(Page-level text extractions)
- Opening Delimiter -

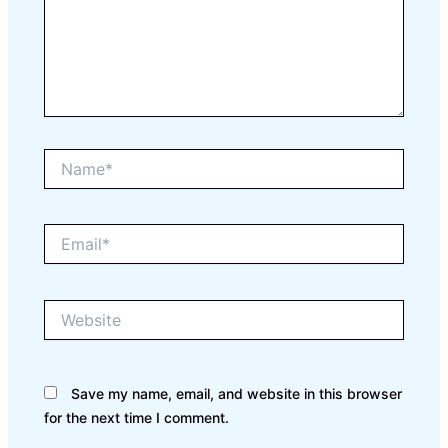
Name*
Email*
Website
Save my name, email, and website in this browser
for the next time I comment.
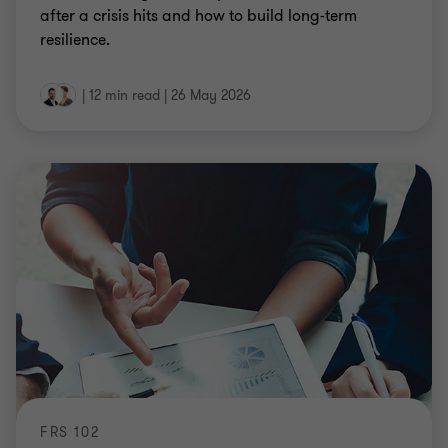
after a crisis hits and how to build long-term
resilience.
|
12 min read
|
26 May 2026
FRS 102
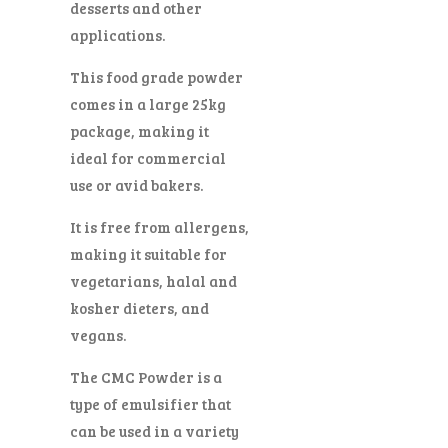
desserts and other
applications.
This food grade powder
comes in a large 25kg
package, making it
ideal for commercial
use or avid bakers.
It is free from allergens,
making it suitable for
vegetarians, halal and
kosher dieters, and
vegans.
The CMC Powder is a
type of emulsifier that
can be used in a variety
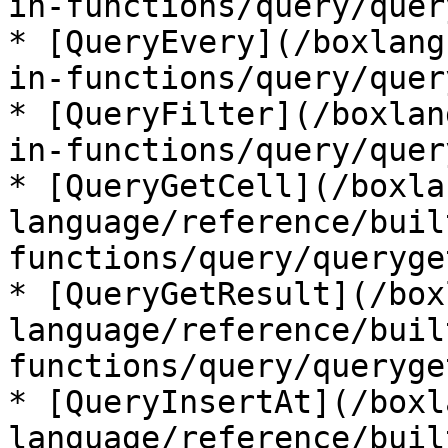
in-functions/query/quer
* [QueryEvery](/boxlang
in-functions/query/quer
* [QueryFilter](/boxlan
in-functions/query/quer
* [QueryGetCell](/boxla
language/reference/buil
functions/query/queryge
* [QueryGetResult](/box
language/reference/buil
functions/query/queryge
* [QueryInsertAt](/boxl
language/reference/buil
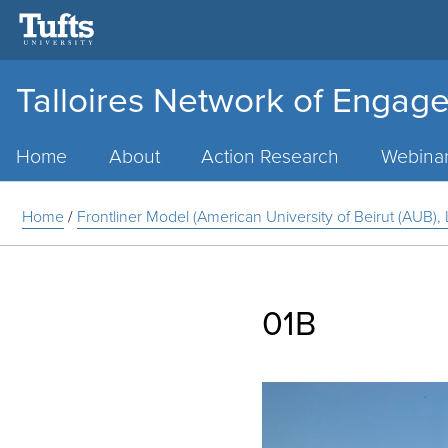
Talloires Network of Engage
Main
Menu
Home
About
Action Research
Webina
Home
/
Frontliner Model (American University of Beirut (AUB)
01B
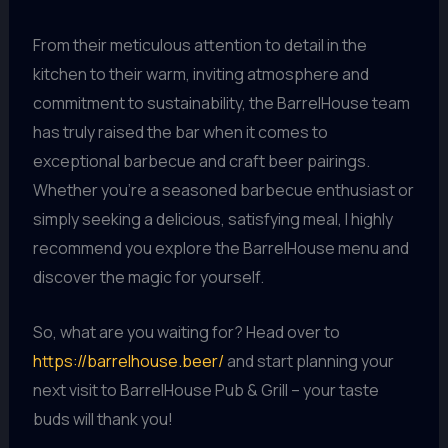
From their meticulous attention to detail in the
kitchen to their warm, inviting atmosphere and
commitment to sustainability, the BarrelHouse team
has truly raised the bar when it comes to
exceptional barbecue and craft beer pairings.
Whether you’re a seasoned barbecue enthusiast or
simply seeking a delicious, satisfying meal, I highly
recommend you explore the BarrelHouse menu and
discover the magic for yourself.
So, what are you waiting for? Head over to
https://barrelhouse.beer/
and start planning your
next visit to BarrelHouse Pub & Grill – your taste
buds will thank you!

- Closing Delimiter -

» EXERCISE DESCRIPTION
A faithful copy is required of the lines from the one with "So, what are you waiting for? Head over to" through the last line of the data; please add nothing.

» OUTPUT FOR THIS EXERCISE
So, what are you waiting for? Head over to
https://barrelhouse.beer/
and start planning your
next visit to BarrelHouse Pub & Grill – your taste
buds will thank you!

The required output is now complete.